As far as I
rememebr, a Model 3 will not boot any Model 1 disk (or of
course vice versa).
OK. That makes sense and answers one question I had.
IIRc, the Model 3 can physically read any M1 disk, although it can't
necessarily write them (The M1 used one of the 1771's 'extra' data markers
on the directory cylinder, which later disk cotnrollers couldn't write).
I cn't rememebr about OS compatibility -- LDOS, which is what I mostly
use can read M1 TRS-DOS or LDOS disks on a model 3, but I have an idea
TRS-DOS won't. And binary programs generally won't run on the other
machine -- almost all the OS routines changed their addresses :-(
I have not yet tried to make backups. I have all the
docs so backups should
be not difficult to do once I dig out a box of SSSD blanks from the back of the
closet.
Actually, the M3 has a double-density disk controller (1793 IIRC), and by
defualt it used double-density encoding on the disks. It can do single
density as well, though (although, IIRC, TRS-DOS 1.3 uses double density
only). So you want SSDD or DSDD blank disks. The sort of disks that are
called '360K' on a PC work fine.
Again, IRIC, TRS-DOS 1.3 pretty much restircts you to 40 tracks
single-sided. Other OSes let you do anything the drives are capable of.

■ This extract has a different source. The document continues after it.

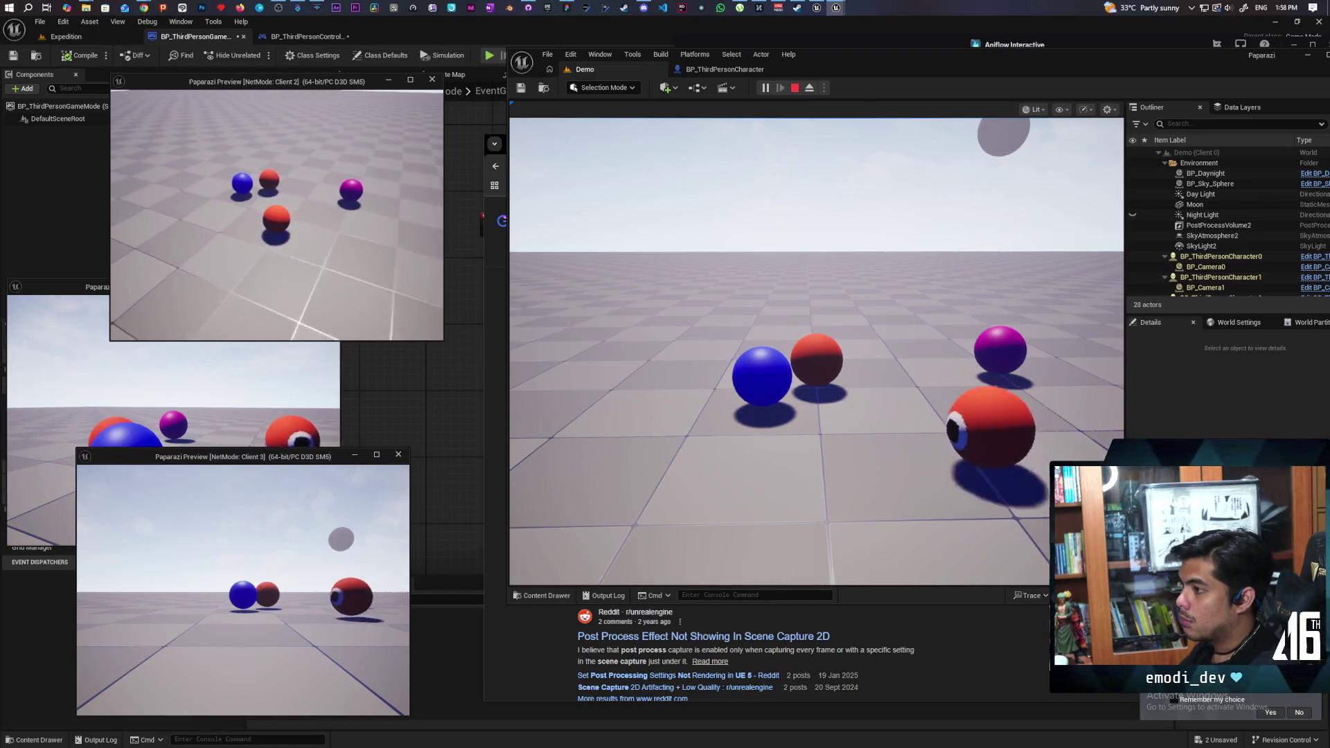
pyautogui.press('w')
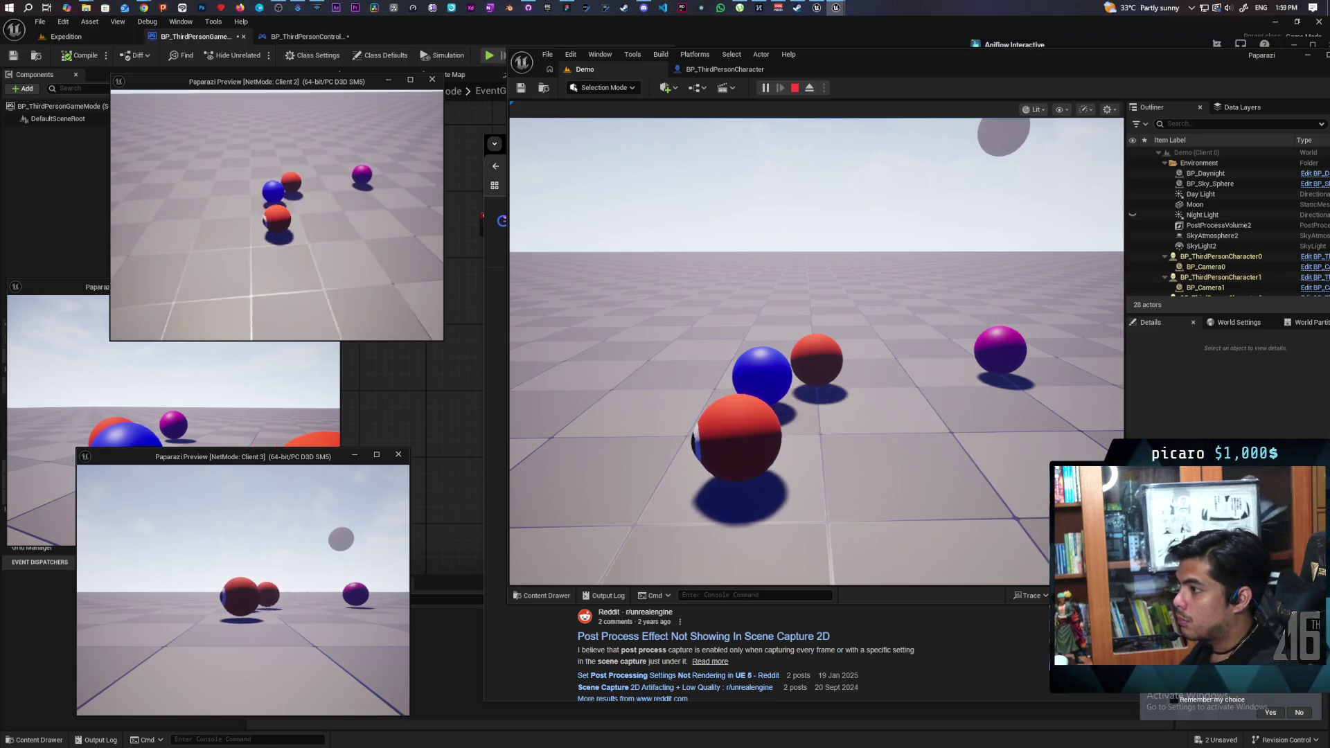
pyautogui.press('space')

One thing I'm not sure of with the Enchanter
original is that since
it's marked "side 1"
and "side 2", but I don't have the box or the box insert, I can't tell
I assume this is a 'flippy' disk.
what platform it's for.
It _is_ marked "TRS-80", but I don't recall seeing a model number
mentioned on the
label. The Zork game file is somewhere between about 70K-85K. Enchanter is
almost certainly over 80K (I'd have to find a copy to check), so I guess I'm not
surprised to see that it overflows one side of a TRS-80 SSSD disk, but I am
The M3 is double density, with about 180K per side. Not all of that space
is avaiallbe for user programs, of course.